Frampton-on-Severn offers access to the upper Severn estuary along the sea wall and saltmarsh. It’s a strongly tidal, very muddy mark with fast currents and a notable bore on big tides. Angling is chiefly from the firm bank/sea wall into gutters and channels across the mud. Best results are typically two hours either side of high water on spring tides. Expect flounder, schoolie bass and mullet in season; eels after dark. Water is usually coloured, so bait fishing dominates. Use gripper leads on springs, avoid the mud, and watch the bore times.

Ratings

⭐ 5.3/10 Overall
Catch Potential 6/10
Species Variety 5/10
Scenery & Comfort 6/10
Safety 3/10
Accessibility 5/10

Fish You Can Catch at Frampton-on-Severn

🐟 Flounder 7/10
🎯 Tip: Lug or rag tipped with crab on a running ledger; fish channel edges from Frampton Pill on the last 2 hrs of flood and first of ebb. Use grip leads to hold in the fierce tide.
🐟 Bass 6/10
🎯 Tip: Peeler crab or lug baits into gullies on the flooding tide; dusk and coloured water best Jun-Oct. Keep mobile along saltmarsh edges and seams.
🐟 European Eel 6/10
🎯 Tip: After dark with worm or fish strip in muddy creeks; target slack water and early ebb. Simple running rig with circle hooks to avoid deep-hooking.
🐟 Mullet (Thick-lipped) 6/10
🎯 Tip: Float or freelined bread in Frampton Pill/canal mouth on neap tides and calm water; trickle in mashed bread and fish light, stealthy tackle.
🐟 Mullet (Thin-lipped) 5/10
🎯 Tip: Small spinner (Mepps/Delta) baited with rag strip, worked slowly in brackish channels on summer evenings, especially on the first of the flood.
🐟 European Smelt 3/10
🎯 Tip: Occasional winter visitors; fish small sabikis or size 6-8 hooks tipped with fish strip near outfalls or lights on night tides Dec-Feb.
🐟 Common Goby 3/10
🎯 Tip: Micro-fish at low water in the pill with size 14-18 hooks and tiny worm bits; dip along muddy margins and weed patches.

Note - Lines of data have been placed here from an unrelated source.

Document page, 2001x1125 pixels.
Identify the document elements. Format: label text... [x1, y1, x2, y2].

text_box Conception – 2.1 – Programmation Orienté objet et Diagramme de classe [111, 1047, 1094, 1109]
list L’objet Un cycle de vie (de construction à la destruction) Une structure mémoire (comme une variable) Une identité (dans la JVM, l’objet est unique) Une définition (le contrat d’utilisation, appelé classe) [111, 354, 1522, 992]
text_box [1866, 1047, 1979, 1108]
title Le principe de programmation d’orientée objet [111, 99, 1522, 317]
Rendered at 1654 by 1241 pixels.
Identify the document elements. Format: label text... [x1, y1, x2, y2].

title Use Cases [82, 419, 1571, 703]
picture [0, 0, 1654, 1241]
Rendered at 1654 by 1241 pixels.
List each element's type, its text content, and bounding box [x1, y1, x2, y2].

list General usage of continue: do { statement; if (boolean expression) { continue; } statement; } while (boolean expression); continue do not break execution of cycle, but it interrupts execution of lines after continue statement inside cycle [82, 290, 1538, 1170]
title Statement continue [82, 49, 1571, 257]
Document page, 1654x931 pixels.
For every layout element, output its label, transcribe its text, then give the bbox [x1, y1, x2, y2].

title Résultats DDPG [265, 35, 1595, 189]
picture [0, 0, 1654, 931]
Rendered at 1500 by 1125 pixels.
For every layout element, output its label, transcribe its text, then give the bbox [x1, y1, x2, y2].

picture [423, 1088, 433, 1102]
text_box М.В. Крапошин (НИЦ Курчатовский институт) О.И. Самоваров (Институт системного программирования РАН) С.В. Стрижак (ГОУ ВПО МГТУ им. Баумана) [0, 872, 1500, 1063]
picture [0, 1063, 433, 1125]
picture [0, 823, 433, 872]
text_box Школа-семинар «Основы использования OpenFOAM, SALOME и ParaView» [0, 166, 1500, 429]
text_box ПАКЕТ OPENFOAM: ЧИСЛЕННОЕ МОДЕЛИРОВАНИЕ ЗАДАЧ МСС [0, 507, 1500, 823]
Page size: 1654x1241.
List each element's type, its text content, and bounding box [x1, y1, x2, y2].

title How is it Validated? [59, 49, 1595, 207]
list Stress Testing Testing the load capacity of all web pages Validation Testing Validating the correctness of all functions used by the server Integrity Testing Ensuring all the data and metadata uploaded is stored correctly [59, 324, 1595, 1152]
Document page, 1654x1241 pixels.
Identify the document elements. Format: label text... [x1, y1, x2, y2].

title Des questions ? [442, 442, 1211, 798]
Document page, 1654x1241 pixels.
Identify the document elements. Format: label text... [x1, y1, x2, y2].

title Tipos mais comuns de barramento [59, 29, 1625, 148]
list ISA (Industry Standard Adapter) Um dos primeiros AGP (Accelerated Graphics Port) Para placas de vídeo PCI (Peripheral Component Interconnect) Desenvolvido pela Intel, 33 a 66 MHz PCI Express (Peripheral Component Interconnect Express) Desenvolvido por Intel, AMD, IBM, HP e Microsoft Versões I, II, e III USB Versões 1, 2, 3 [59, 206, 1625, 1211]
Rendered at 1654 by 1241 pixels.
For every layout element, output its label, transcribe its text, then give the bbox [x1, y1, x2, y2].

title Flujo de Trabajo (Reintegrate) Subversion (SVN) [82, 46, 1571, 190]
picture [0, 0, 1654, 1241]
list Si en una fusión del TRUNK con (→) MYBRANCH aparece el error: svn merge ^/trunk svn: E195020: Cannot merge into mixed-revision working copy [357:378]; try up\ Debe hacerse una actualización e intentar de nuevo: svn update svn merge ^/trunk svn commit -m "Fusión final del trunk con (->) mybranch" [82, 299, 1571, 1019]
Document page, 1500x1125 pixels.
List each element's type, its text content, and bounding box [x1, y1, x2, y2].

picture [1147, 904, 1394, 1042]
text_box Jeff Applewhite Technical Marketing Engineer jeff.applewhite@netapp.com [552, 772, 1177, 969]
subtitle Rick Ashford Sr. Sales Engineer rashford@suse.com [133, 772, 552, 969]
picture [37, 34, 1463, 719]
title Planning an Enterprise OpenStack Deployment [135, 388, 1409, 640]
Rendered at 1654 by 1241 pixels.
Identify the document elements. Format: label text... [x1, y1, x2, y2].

Frampton-on-Severn Fishing

Summary

Frampton‑on‑Severn (Hock Cliff/Framilode reach) sits on the upper Severn Estuary in Gloucestershire, where an immense tide rips past a grassy floodbank and mudflats. It’s a quirky, wild mark better known to locals than tourists, offering seasonal sport for flounder, school bass and mullet when conditions line up. Come for big skies, huge tides and proper estuary fishing—just treat the mud and the famous Severn Bore with utmost respect.

Location and Access

This is the east bank of the Severn opposite the Arlingham peninsula, reached via Frampton‑on‑Severn, Framilode and Epney. Access is mostly along public footpaths on the floodbank (Severn Way); you fish from the grassed bank and never from the mud below.

Seasons

This is a high-energy, brackish estuary. Species are seasonal and strongly influenced by salinity and freshwater spates.

Methods

Simple, robust estuary tactics work best in the savage tide. Keep rigs streamlined and baits tough so they survive crabs and flow.

Tides and Conditions

Tide rules everything here; plan sessions around state and strength. The Severn’s range is huge and the bore can end sessions abruptly.

Safety

This is a serious tidal river with dangerous mud and an unstable cliff line. Treat it like a working waterway, not a beach.

Facilities

Rural but not remote: you’re close to villages and the canal, though bankside amenities are minimal.

Tips

Think “travel lanes”, tough baits and timing. The fish use the flooding water like a conveyor belt along the bank.

Regulations

This is tidal water; recreational sea angling is generally permitted from public rights of way and with landowner permission where applicable. Always obey local signage—some stretches of bank are privately owned.

Always check the latest national and local regulations and the Severn Bore timetable before fishing.